Rendered images with source text:

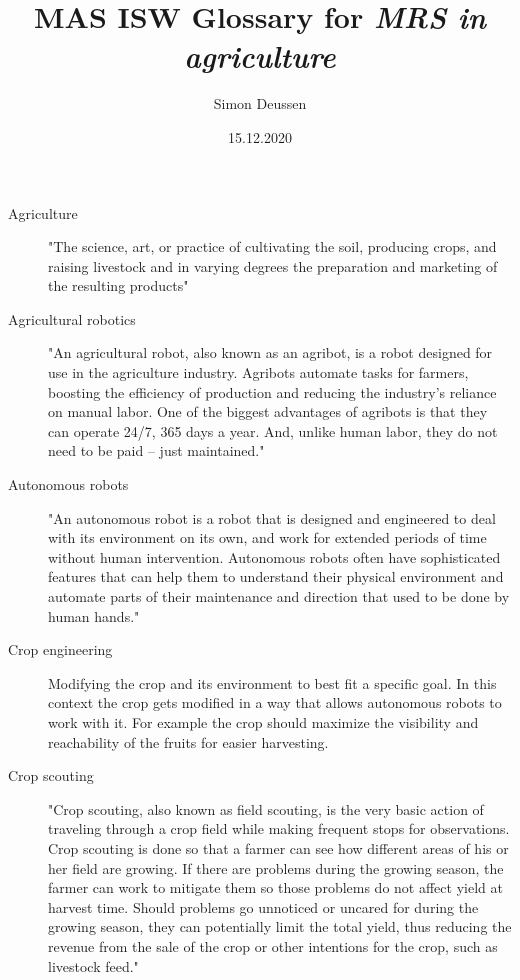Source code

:\documentclass{article}
\title{MAS ISW Glossary for \emph{MRS in agriculture}}
\date{15.12.2020}
\author{Simon Deussen}
\begin{document}
\maketitle
{}


\begin{description}
    \item[Agriculture] "The science, art, or practice of cultivating the soil, producing crops, and raising livestock and in varying degrees the preparation and marketing of the resulting products" \cite{MerriamWebster2020}
    \item[Agricultural robotics] "An agricultural robot, also known as an agribot, is a robot designed for use in the agriculture industry.
    Agribots automate tasks for farmers, boosting the efficiency of production and reducing the industry’s reliance on manual labor. 
    One of the biggest advantages of agribots is that they can operate 24/7, 365 days a year. And, unlike human labor, they do not need to be paid – just maintained." \cite{MarketBusinessNews2020} 
    \item[Autonomous robots] "An autonomous robot is a robot that is designed and engineered to deal with its environment on its own, and work for extended periods of time without human intervention. 
    Autonomous robots often have sophisticated features that can help them to understand their physical environment and automate parts of their maintenance and direction that used to be done by human hands." \cite{Technopedia2020}    
    \item[Crop engineering]  Modifying the crop and its environment to best fit a specific goal. In this context the crop gets modified in a way that allows autonomous robots to work with it. For example the crop should maximize the visibility and reachability of the fruits for easier harvesting.
    \item[Crop scouting]  "Crop scouting, also known as field scouting, is the very basic action of traveling through a crop field while making frequent stops for observations. Crop scouting is done so that a farmer can see how different areas of his or her field are growing. If there are problems during the growing season, the farmer can work to mitigate them so those problems do not affect yield at harvest time. Should problems go unnoticed or uncared for during the growing season, they can potentially limit the total yield, thus reducing the revenue from the sale of the crop or other intentions for the crop, such as livestock feed." \cite{Farms2020}

\end{description}
\end{document}
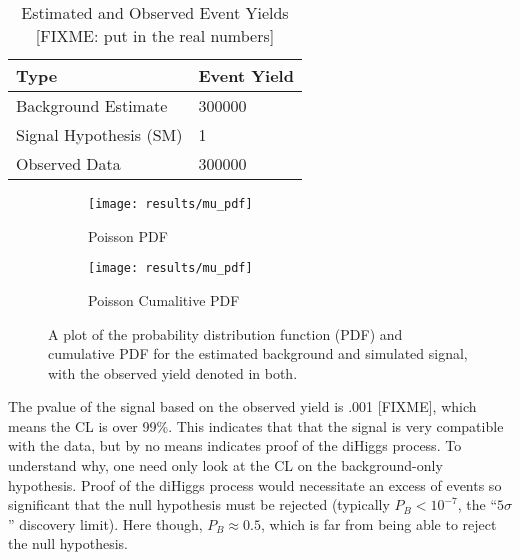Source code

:     \begin{table}[tbh]
       \begin{center}
           \caption{Estimated and Observed Event Yields [FIXME: put in the real numbers]}
           \label{tab:event_yield}
           \footnotesize
           \begin{tabular}{|l|l|}
           \toprule
               Type  &	Event Yield \\
               \midrule
               Background Estimate  & 300000 \\
               Signal Hypothesis (SM) & 1 \\
               Observed Data & 300000 \\
           \bottomrule
           \end{tabular}
       \end{center}
    \end{table}

    \begin{figure} %
        \centering
        \begin{subfigure}{0.48\textwidth} 
            \texttt{[image: results/mu\_pdf]}
            \caption{Poisson PDF}
            \label{fig:poisson_sig:pdf}
        \end{subfigure}
        \begin{subfigure}{0.48\textwidth}
            \texttt{[image: results/mu\_pdf]}
            \caption{Poisson Cumalitive PDF}
            \label{fig:poisson_sig:Cpdf}
        \end{subfigure}
        \caption{
            A plot of the probability distribution function (PDF)
                and cumulative PDF for the estimated background and simulated signal,
                with the observed yield denoted in both.
        }
    \end{figure}

    The pvalue of the signal based on the observed yield is .001 [FIXME],
        which means the CL is over 99\%.
    This indicates that that the signal is very compatible with the data,
        but by no means indicates proof of the diHiggs process.
    To understand why, one need only look at the CL on the background-only hypothesis.
    Proof of the diHiggs process would necessitate an excess of events so significant that
        the null hypothesis must be rejected (typically $P_B < 10^{-7}$, the ``$5\sigma$'' discovery limit).
    Here though, $P_B \approx 0.5$, which is far from being able to reject the null hypothesis.

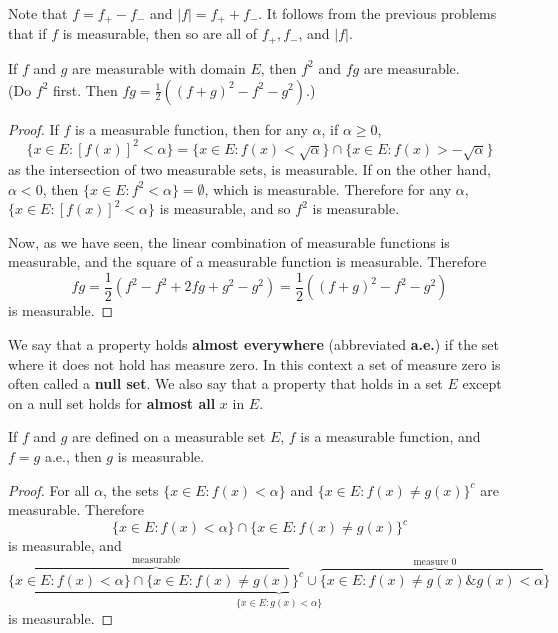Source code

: \begin{rmk}%
	Note that $f = f_+ - f_-$ and $|f| = f_+ + f_-$. It follows from the 
	previous problems that if $f$ is measurable, then so are all of $f_+, f_-$, 
	and $|f|$. 
\end{rmk}

\begin{pblm}%
	If $f$ and $g$ are measurable with domain $E$, then $f^2$ and $fg$ are 
	measurable. \\ (Do $f^2$ first. Then 
	$fg = \frac{1}{2}\left( (f + g)^2 - f^2 - g^2\right)$.)
\begin{proof}
	If $f$ is a measurable function, then for any $\alpha$, if $\alpha \ge 0$, 
	\begin{equation*}
		\{x \in E: [f(x)]^2 < \alpha\} = \{x \in E: f(x) < \sqrt{\alpha}\} \cap \{x \in E: f(x) > -\sqrt{\alpha}\}
	\end{equation*}
	as the intersection of two measurable sets, is measurable. 
	If on the other hand, $\alpha < 0$, then $\{x \in E: f^2 < \alpha\} = \emptyset$, which is measurable. 
	Therefore for any $\alpha$, $\{x \in E: [f(x)]^2 < \alpha\}$ is measurable, and so $f^2$ is measurable. 

	Now, as we have seen, the linear combination of measurable functions is measurable, and the 
	square of a measurable function is measurable. Therefore 
	\begin{equation*}
		fg = \frac{1}{2}\left(f^2 - f^2 + 2fg + g^2 - g^2\right) = 
		\frac{1}{2}\left((f+g)^2 - f^2 - g^2\right)
	\end{equation*}
	is measurable. 
\end{proof}
\end{pblm}

\begin{defn}\label{d:ae}%
	We say that a property holds \textbf{almost everywhere} (abbreviated 
	\textbf{a.e.}) if the set where it does not hold has measure zero. In this 
	context a set of measure zero is often called a \textbf{null set}. We also 
	say that a property that holds in a set $E$ except on a null set holds for 
	\textbf{almost all} $x$ in $E$. 
\end{defn}

\begin{pblm}%
	If $f$ and $g$ are defined on a measurable set $E$, $f$ is a measurable 
	function, and $f = g$ a.e., then $g$ is measurable. 
\begin{proof}
	For all $\alpha$, the sets $\{x \in E: f(x) < \alpha\}$ and 
	$\{x \in E: f(x) \neq g(x)\}^c$ are measurable. Therefore 
	\begin{equation*}
		\{x \in E: f(x) < \alpha\} \cap \{x \in E: f(x) \neq g(x)\}^c
	\end{equation*}
	is measurable, and 
	\begin{equation*}
		\underbrace{ 
			\overbrace{\{x \in E: f(x) < \alpha\}\cap\{x \in E: f(x) \neq g(x)\}^c}^{\text{measurable}} 
			\cup \overbrace{\{x \in E: f(x) \neq g(x) \& g(x) < \alpha \}}^{\text{measure }0}
		}_{\{x \in E: g(x) < \alpha\}}
	\end{equation*}
	is measurable. 
\end{proof}
\end{pblm}

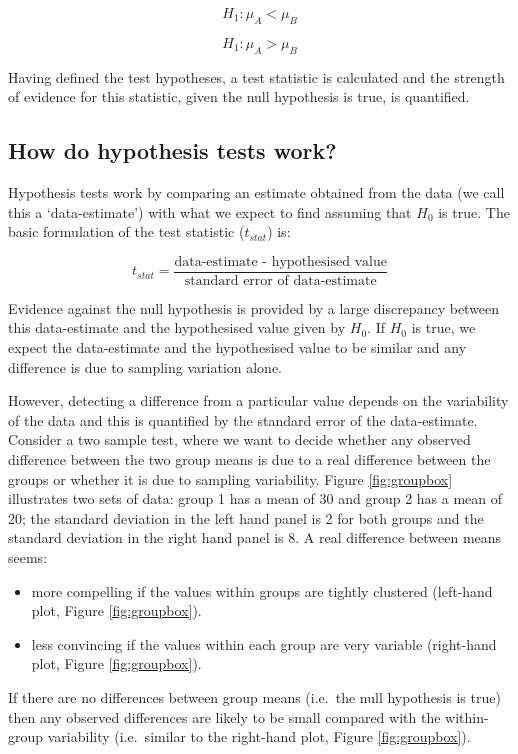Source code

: \documentclass[
  oneside]{krantz}
\begin{document}
\[H_1: \mu_A < \mu_B\]

\[H_1: \mu_A > \mu_B\]

Having defined the test hypotheses, a test statistic is calculated and the strength of evidence for this statistic, given the null hypothesis is true, is quantified.

\hypertarget{how-do-hypothesis-tests-work}{%
\subsection{How do hypothesis tests work?}\label{how-do-hypothesis-tests-work}}

Hypothesis tests work by comparing an estimate obtained from the data (we call this a `data-estimate') with what we expect to find assuming that \(H_0\) is true. The basic formulation of the test statistic (\(t_{stat}\)) is:

\[t_{stat}=\frac{\textrm{data-estimate - hypothesised value}}{\textrm{standard error of data-estimate}}\]

Evidence against the null hypothesis is provided by a large discrepancy between this data-estimate and the hypothesised value given by \(H_0\). If \(H_0\) is true, we expect the data-estimate and the hypothesised value to be similar and any difference is due to sampling variation alone.

However, detecting a difference from a particular value depends on the variability of the data and this is quantified by the standard error of the data-estimate. Consider a two sample test, where we want to decide whether any observed difference between the two group means is due to a real difference between the groups or whether it is due to sampling variability. Figure \ref{fig:groupbox} illustrates two sets of data: group 1 has a mean of 30 and group 2 has a mean of 20; the standard deviation in the left hand panel is 2 for both groups and the standard deviation in the right hand panel is 8. A real difference between means seems:

\begin{itemize}
\item
  more compelling if the values within groups are tightly clustered (left-hand plot, Figure \ref{fig:groupbox}).
\item
  less convincing if the values within each group are very variable (right-hand plot, Figure \ref{fig:groupbox}).
\end{itemize}

If there are no differences between group means (i.e.~the null hypothesis is true) then any observed differences are likely to be small compared with the within-group variability (i.e.~similar to the right-hand plot, Figure \ref{fig:groupbox}).
\end{document}
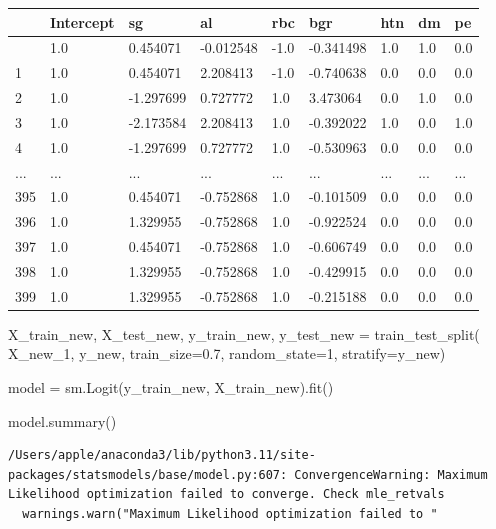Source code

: \documentclass[
  11pt,
  letterpaper,
  DIV=11,
  numbers=noendperiod]{scrartcl}
\newenvironment{Shaded}{\begin{snugshade}}{\end{snugshade}}
\newcommand{\DecValTok}[1]{\textcolor[rgb]{0.68,0.00,0.00}{#1}}
\newcommand{\FloatTok}[1]{\textcolor[rgb]{0.68,0.00,0.00}{#1}}
\newcommand{\NormalTok}[1]{\textcolor[rgb]{0.00,0.23,0.31}{#1}}
\newcommand{\OperatorTok}[1]{\textcolor[rgb]{0.37,0.37,0.37}{#1}}
\begin{document}
\begin{longtable}[]{@{}lllllllll@{}}
\toprule\noalign{}
& Intercept & sg & al & rbc & bgr & htn & dm & pe \\
\midrule\noalign{}
\endhead
\bottomrule\noalign{}
\endlastfoot
0 & 1.0 & 0.454071 & -0.012548 & -1.0 & -0.341498 & 1.0 & 1.0 & 0.0 \\
1 & 1.0 & 0.454071 & 2.208413 & -1.0 & -0.740638 & 0.0 & 0.0 & 0.0 \\
2 & 1.0 & -1.297699 & 0.727772 & 1.0 & 3.473064 & 0.0 & 1.0 & 0.0 \\
3 & 1.0 & -2.173584 & 2.208413 & 1.0 & -0.392022 & 1.0 & 0.0 & 1.0 \\
4 & 1.0 & -1.297699 & 0.727772 & 1.0 & -0.530963 & 0.0 & 0.0 & 0.0 \\
... & ... & ... & ... & ... & ... & ... & ... & ... \\
395 & 1.0 & 0.454071 & -0.752868 & 1.0 & -0.101509 & 0.0 & 0.0 & 0.0 \\
396 & 1.0 & 1.329955 & -0.752868 & 1.0 & -0.922524 & 0.0 & 0.0 & 0.0 \\
397 & 1.0 & 0.454071 & -0.752868 & 1.0 & -0.606749 & 0.0 & 0.0 & 0.0 \\
398 & 1.0 & 1.329955 & -0.752868 & 1.0 & -0.429915 & 0.0 & 0.0 & 0.0 \\
399 & 1.0 & 1.329955 & -0.752868 & 1.0 & -0.215188 & 0.0 & 0.0 & 0.0 \\
\end{longtable}

\begin{Shaded}
\begin{Highlighting}[]
\NormalTok{X\_train\_new, X\_test\_new, y\_train\_new, y\_test\_new }\OperatorTok{=}\NormalTok{ train\_test\_split(}
\NormalTok{    X\_new\_1, y\_new, train\_size}\OperatorTok{=}\FloatTok{0.7}\NormalTok{, random\_state}\OperatorTok{=}\DecValTok{1}\NormalTok{, stratify}\OperatorTok{=}\NormalTok{y\_new)}

\NormalTok{model }\OperatorTok{=}\NormalTok{ sm.Logit(y\_train\_new, X\_train\_new).fit()}

\NormalTok{model.summary()}
\end{Highlighting}
\end{Shaded}

\begin{verbatim}
/Users/apple/anaconda3/lib/python3.11/site-packages/statsmodels/base/model.py:607: ConvergenceWarning: Maximum Likelihood optimization failed to converge. Check mle_retvals
  warnings.warn("Maximum Likelihood optimization failed to "
\end{verbatim}
\end{document}
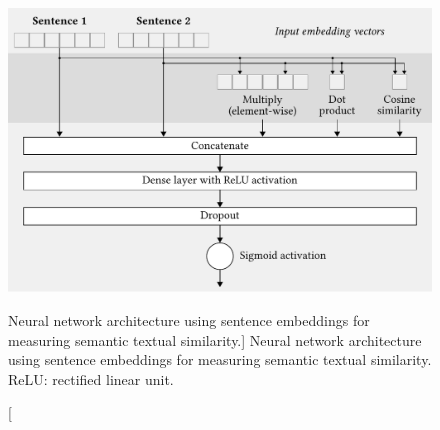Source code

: \begin{figure}[!t]
\centering
\includegraphics[width=\linewidth]{img/2019-n2c2-nn/v6/img.pdf}
\caption%
[Neural network architecture using sentence embeddings for measuring semantic textual similarity.]%
{Neural network architecture using sentence embeddings for measuring semantic textual similarity. ReLU: rectified linear unit.}
\label{fig:2019-n2c2-nn}
\end{figure}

#### AIM OF THE TASK:
Pull every line containing "optimization" from the entries above and copy it.

#### SOLUTION TO THE EXERCISE:
/Users/apple/anaconda3/lib/python3.11/site-packages/statsmodels/base/model.py:607: ConvergenceWarning: Maximum Likelihood optimization failed to converge. Check mle_retvals
  warnings.warn("Maximum Likelihood optimization failed to "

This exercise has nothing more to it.